Nordstrom has added eco-friendly women's apparel retailer Reformation to its stable of up-and-coming brands, available online and in select stores, according to the department store's blog The Thread.
It's Reformation's first wholesale gig, according to Business of Fashion. The vertically integrated brand, which according to Nordstrom's promotional materials uses sustainably produced fabrics, rescued deadstock fabrics and repurposed vintage clothing to make its apparel, runs 11 stores (in San Francisco, Los Angeles, New York, Boston and Dallas) along with its website.
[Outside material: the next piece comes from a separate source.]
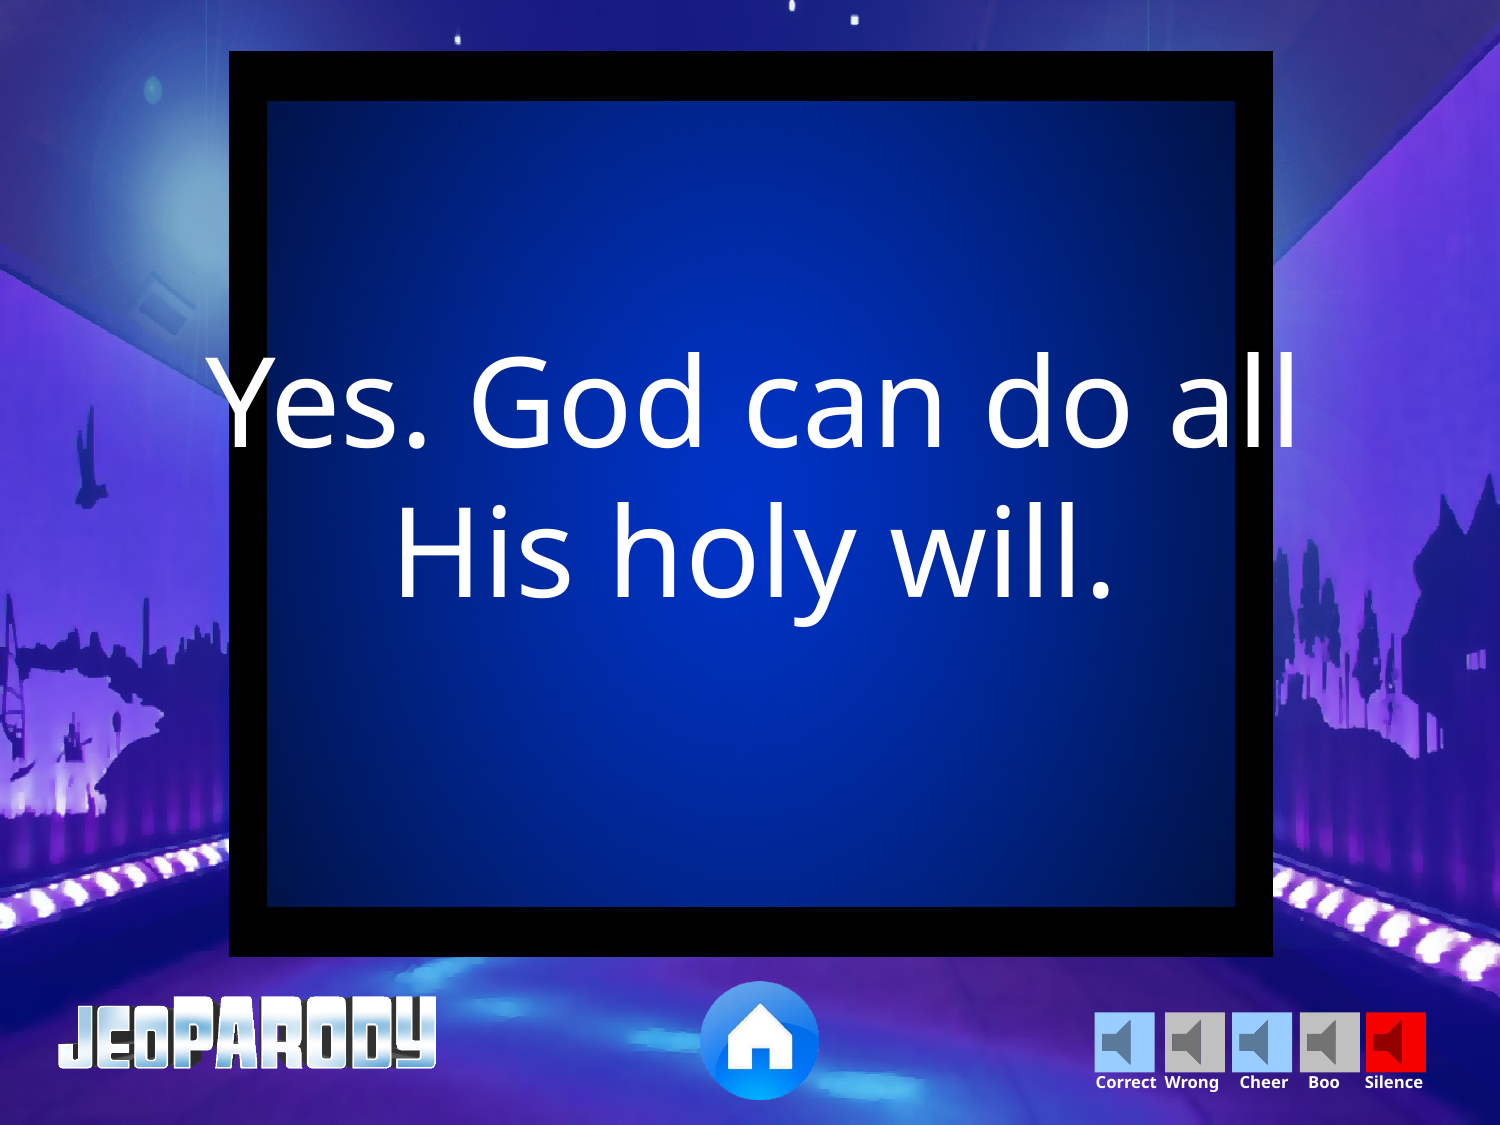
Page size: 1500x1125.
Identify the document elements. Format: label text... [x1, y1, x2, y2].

The brand this month also enlisted enterprise SaaS commerce platform Workarea for its e-commerce and tech-enabled retail stores, which include what Reformation calls a "magic wardrobe" — in-dressing room touchscreens where customers can digitally browse and add items.
For an apparel maker and retailer with collections full of bright, breezy, easy-going fashion, Reformation is deadly serious about its sustainable practices.
It's not the easiest stance to take, considering the price pressures and intricate supply chain demands of garment production, not to mention the notoriously ecological damage and waste endemic to the industry. The company uses electricity from renewable resources at its Los Angeles factory, its packaging is eco-friendly and its new fabrics are sourced from sustainable manufacturers like Lenzing and materials like its Tencel fabric — along with recycled and re-purposed raw materials.
"It is imperative that we set an example and make sustainable choices across our entire supply chain, from the ground up," founder and CEO Yael Aflalo told Nordstrom's blog, in which she also calls fashion "the third most polluting industry in the world." She later noted that, "Every little bit helps."
The brand was founded in 2009 and is doing well in its niche, and the tie-up with Nordstrom is designed to widen its reach more than to boost its topline, Aflalo told Business of Fashion. Its e-commerce contributes 80% of sales, its stores another 20%, according to that report. "Our goal is to bring sustainable fashion to everyone," she told the magazine. "It's popular on the coasts but there are a lot of American women that we don't know yet."
For all its vintage inspiration — Aflalo is particularly taken with designs from the sixties and the nineties — the brand is also solidly supported by technology. The brand maintains for what in the fashion business is a breakneck speed in production, in some cases going from sketch to dress in about 30 days, according to the company's press release with Workarea. It's more common in the industry for items to be designed a year ahead, and the companies said that the platform enables "catalog and content management efficiency and automation."
The tech is also key to its omnichannel operations, the retailer said. "We wanted a great e-commerce site, but we needed a platform that could be that and much more, including being a key part of our tech-enabled retail stores where online and brick-and-mortar experiences blend in exciting ways," Reformation VP of Technology Kevin Hollingsworth said in a statement.